Single nanoparticle (NP) cyclic voltarefractometry (CVR), realized as wide-field surface plasmon resonance microscopy (SPRM) in combination with potential cycling, has been proposed and applied to the in situ study of TiO₂ NPs. Electrochemical activity of TiO₂ is mainly observed outside the electrochemical stability window of water. Therefore, the response of individual anatase (a-TiO₂) and rutile (r-TiO₂) NPs adsorbed on a gold layer was studied in 0.25 M LiClO₄ acetonitrile solutions. The use of acetonitrile allows us to exploit a much wider potential window compared to water, while due to the almost identical refractive index (n_D = 1.344 and 1.333 for acetonitrile and water, respectively), the conditions of the SPR are not changed.

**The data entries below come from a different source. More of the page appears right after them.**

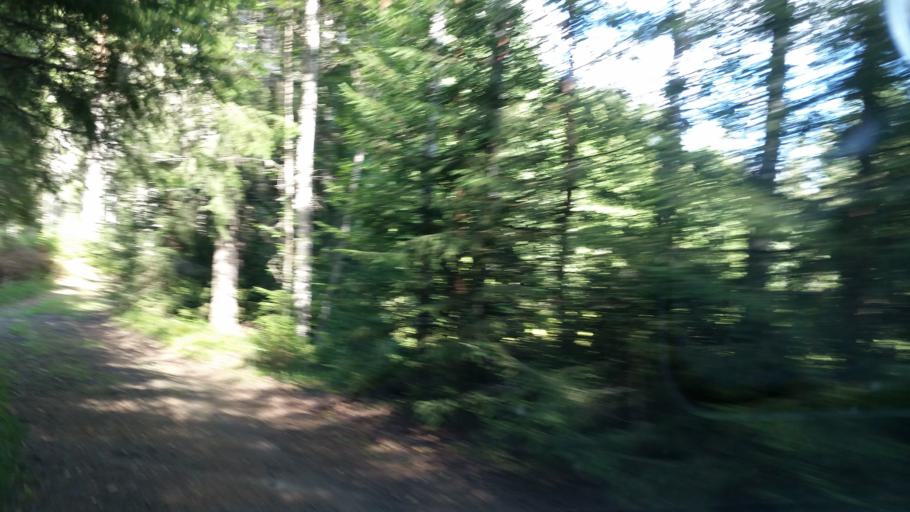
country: SE
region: Gaevleborg
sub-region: Ljusdals Kommun
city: Ljusdal
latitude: 61.9722
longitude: 16.3261
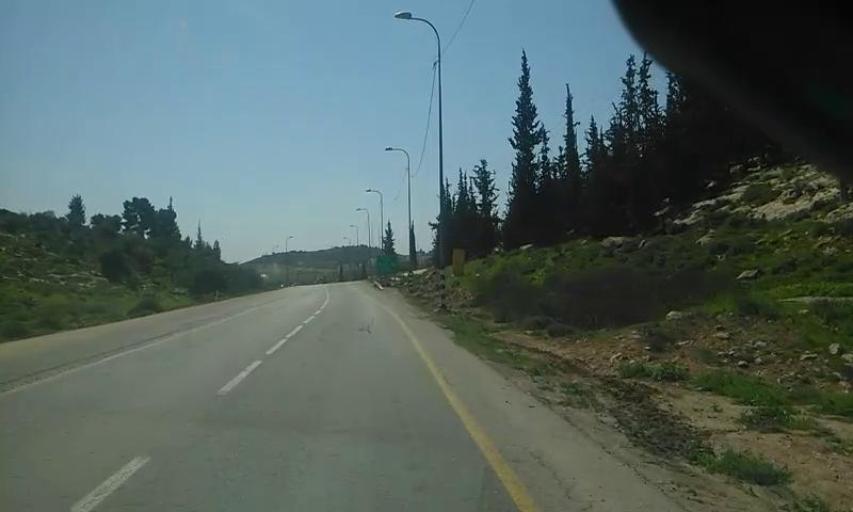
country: PS
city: Rabud
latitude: 31.4453
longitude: 35.0210
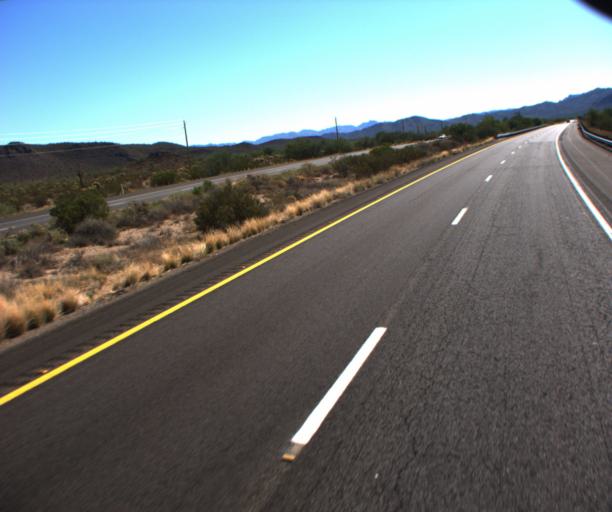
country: US
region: Arizona
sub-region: Pinal County
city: Gold Camp
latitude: 33.2572
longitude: -111.3237
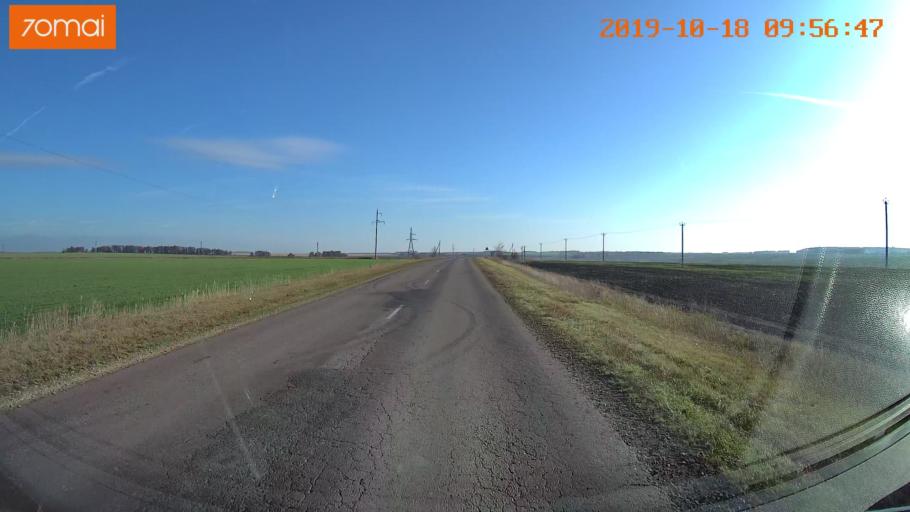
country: RU
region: Tula
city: Kurkino
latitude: 53.3754
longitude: 38.3990
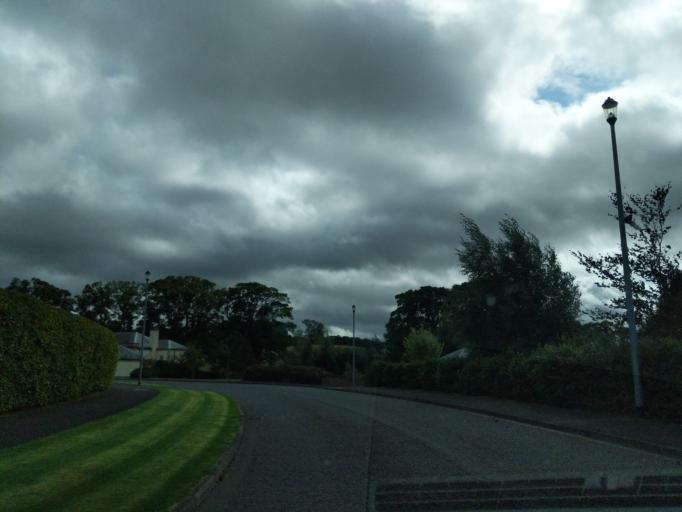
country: GB
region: Scotland
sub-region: The Scottish Borders
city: Kelso
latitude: 55.5639
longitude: -2.4708
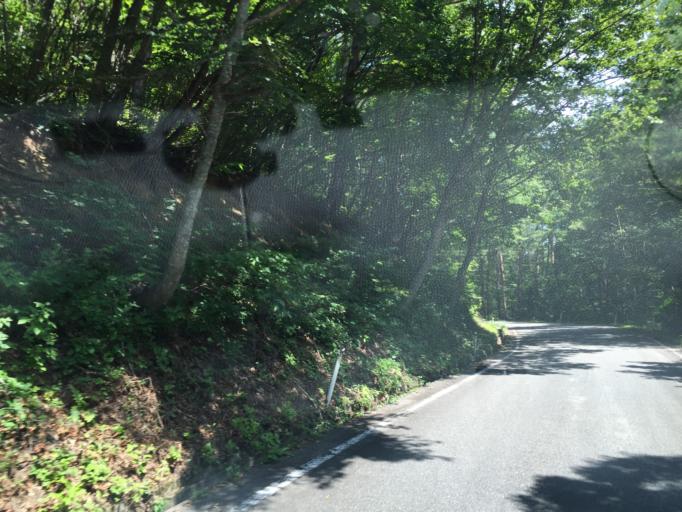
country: JP
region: Fukushima
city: Inawashiro
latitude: 37.4725
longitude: 140.0425
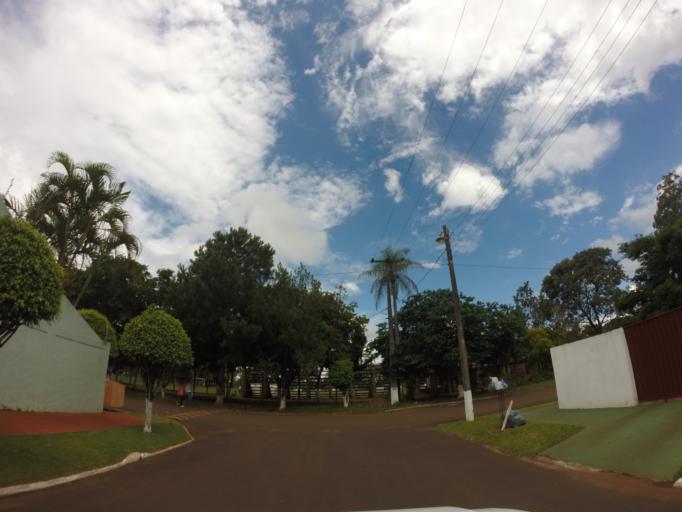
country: PY
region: Alto Parana
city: Ciudad del Este
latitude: -25.4159
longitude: -54.6252
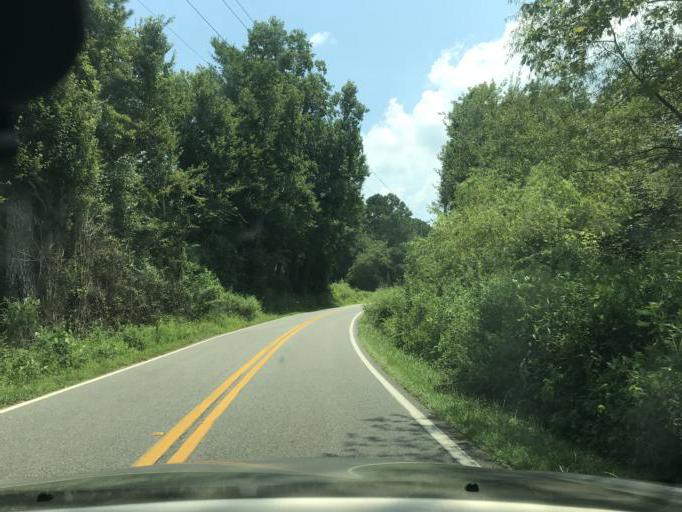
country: US
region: Georgia
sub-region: Forsyth County
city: Cumming
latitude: 34.2640
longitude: -84.1541
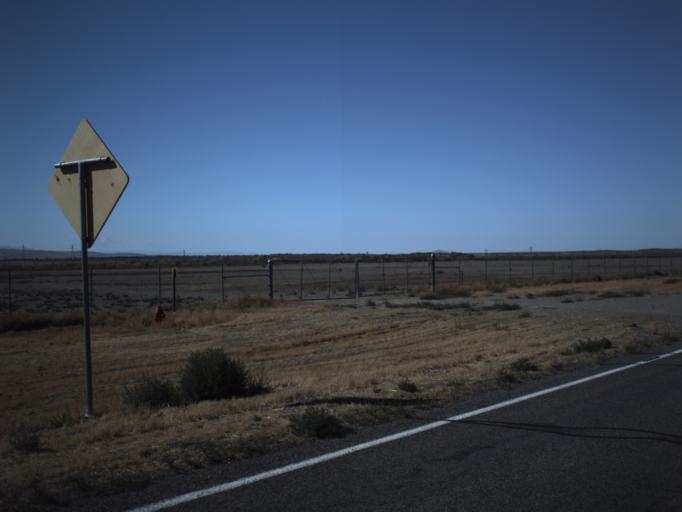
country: US
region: Utah
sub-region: Millard County
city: Delta
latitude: 39.5110
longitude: -112.3785
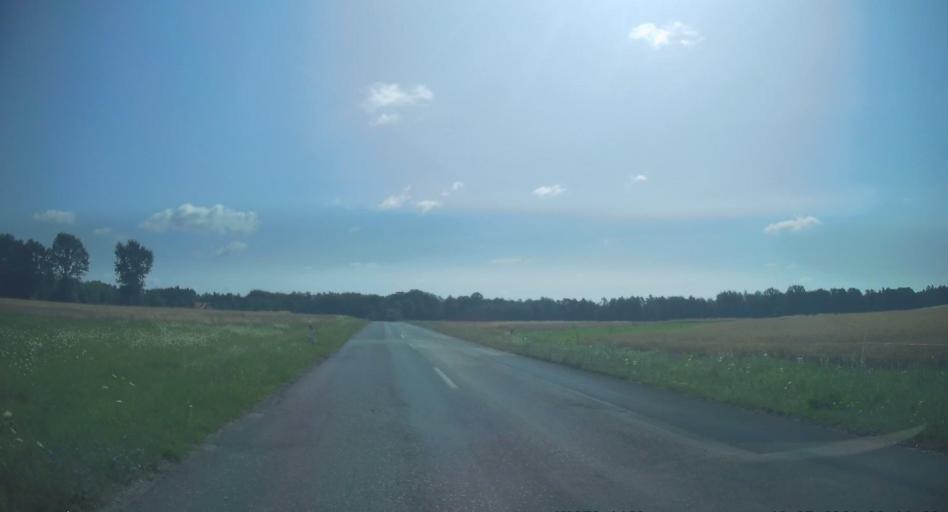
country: PL
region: Silesian Voivodeship
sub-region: Powiat gliwicki
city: Sosnicowice
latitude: 50.2794
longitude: 18.4803
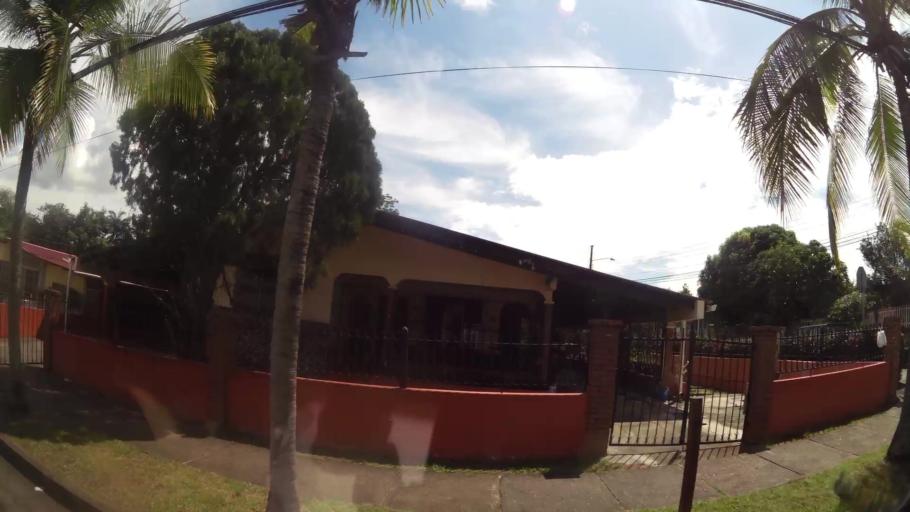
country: PA
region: Panama
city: Vista Alegre
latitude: 8.9216
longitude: -79.6955
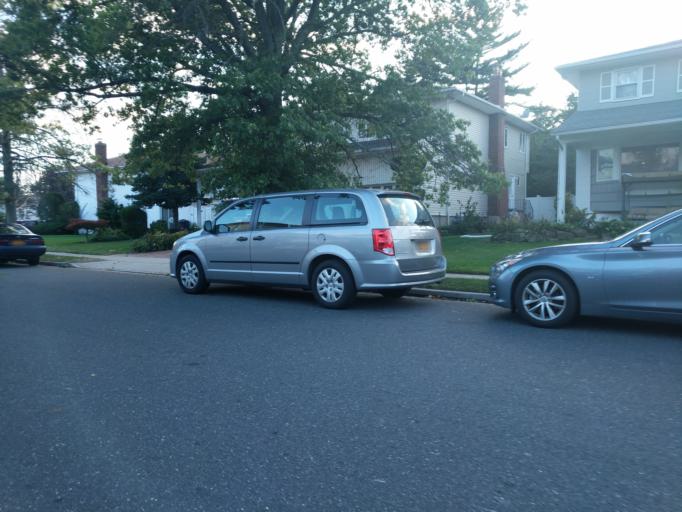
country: US
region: New York
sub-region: Nassau County
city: South Valley Stream
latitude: 40.6452
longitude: -73.7300
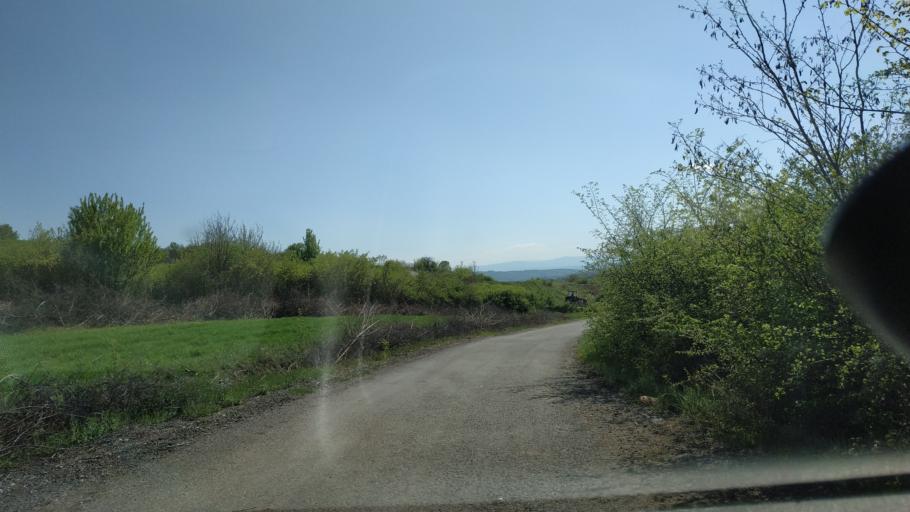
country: RS
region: Central Serbia
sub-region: Zajecarski Okrug
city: Soko Banja
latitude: 43.4915
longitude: 21.8730
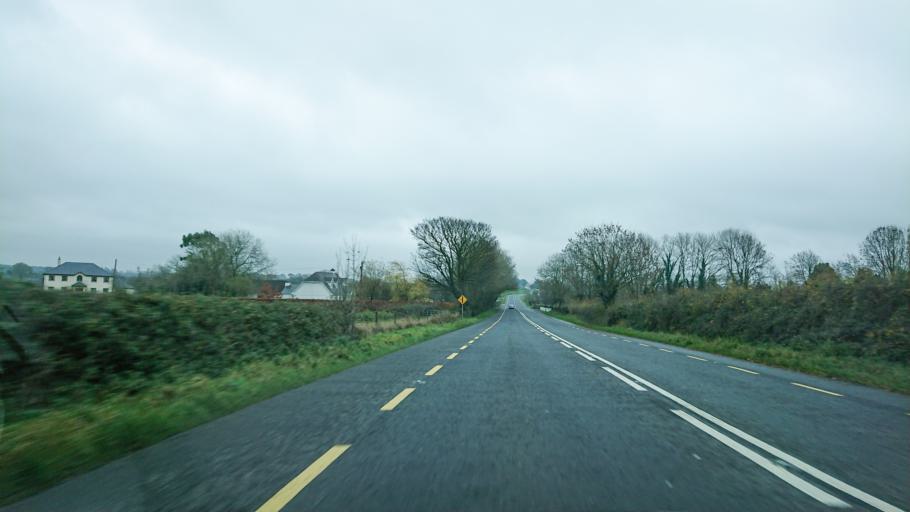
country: IE
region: Leinster
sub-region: Kilkenny
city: Mooncoin
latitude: 52.2864
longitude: -7.2182
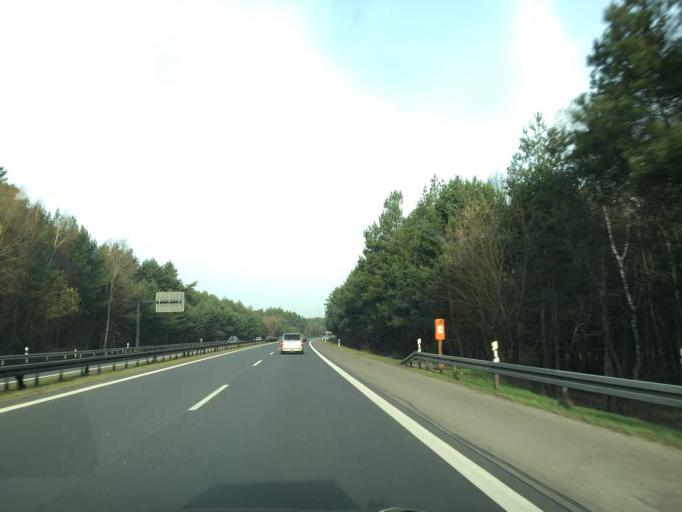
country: DE
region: Brandenburg
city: Glienicke
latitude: 52.6822
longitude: 13.3522
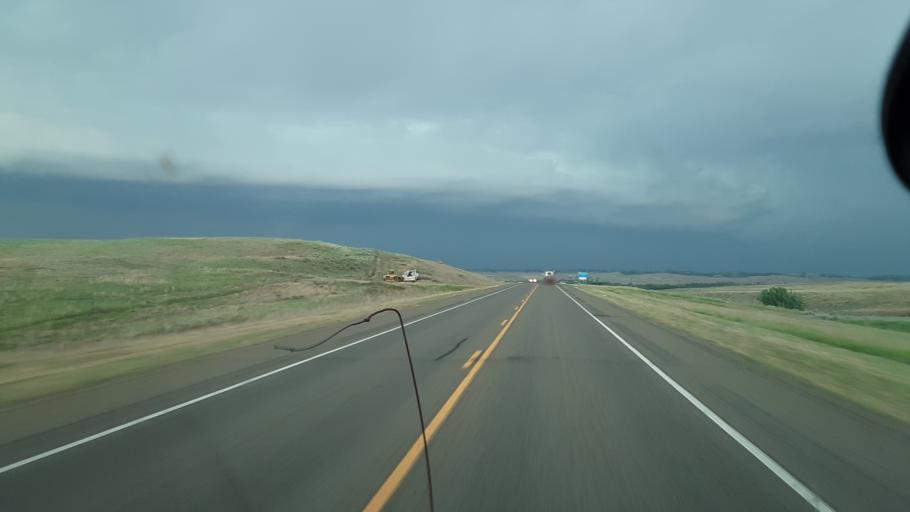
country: US
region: Montana
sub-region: Powder River County
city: Broadus
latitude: 45.4118
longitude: -105.3827
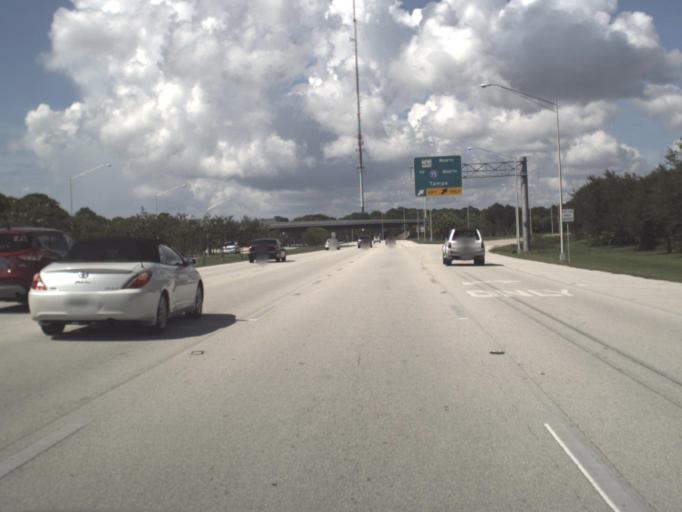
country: US
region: Florida
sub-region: Sarasota County
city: Laurel
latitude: 27.1460
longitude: -82.4622
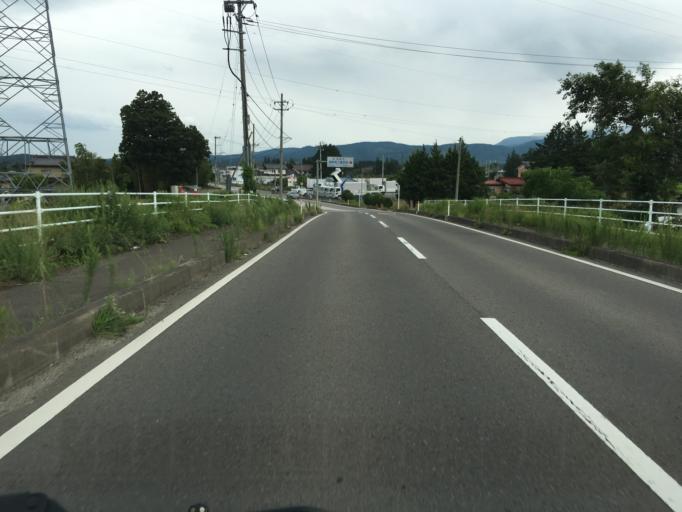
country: JP
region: Fukushima
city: Fukushima-shi
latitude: 37.7552
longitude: 140.4016
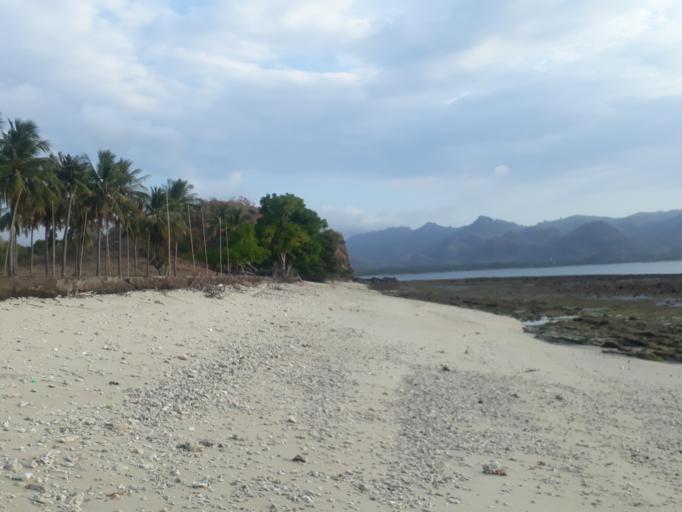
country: ID
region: West Nusa Tenggara
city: Tawun
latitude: -8.7346
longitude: 115.8827
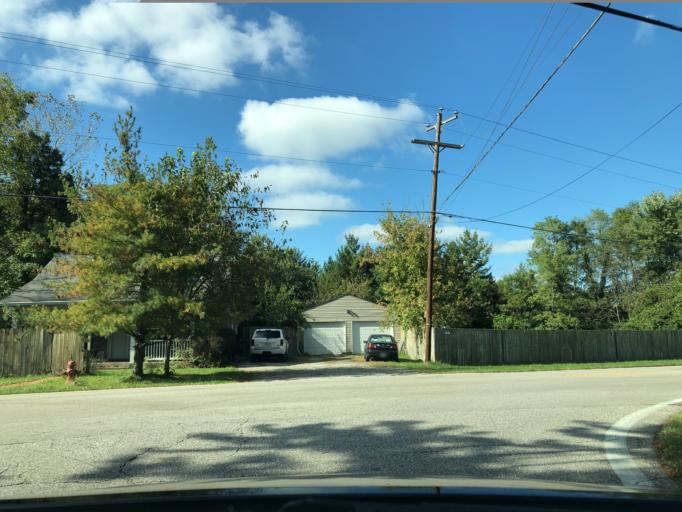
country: US
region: Ohio
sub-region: Hamilton County
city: Loveland
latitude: 39.2489
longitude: -84.2528
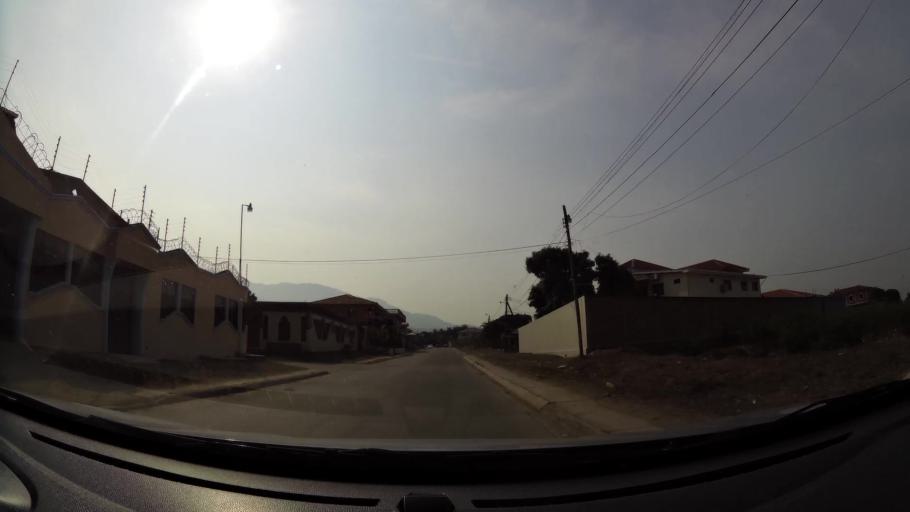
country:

This greatly expands the variety of electrochemical reactions that can be studied by SPR techniques. Cyclic polarization of a-TiO₂ and r-TiO₂ NPs results in pronounced electrochemical and optical responses around −1.55 V and around −1.8 V vs Fc⁺/Fc, respectively. This specific optoelectrochemical response allows them to be distinguished from other NPs. Based on this difference in characteristic potentials, a mixture of a-TiO₂ and r-TiO₂ NPs can be analyzed by CVR as well. The proposed correction algorithm compensates for the drift in the SPRM background caused by the accompanying formation of insoluble compounds and separates the optical response of the NPs out of the background. The results obtained in the study of this complex system demonstrate the capabilities of the developed analytical method. The CVR can be applied to the quantitative analysis of many other types of NPs in nonaqueous solutions, providing information on the electrochemical properties of each individual particle on the electrode surface.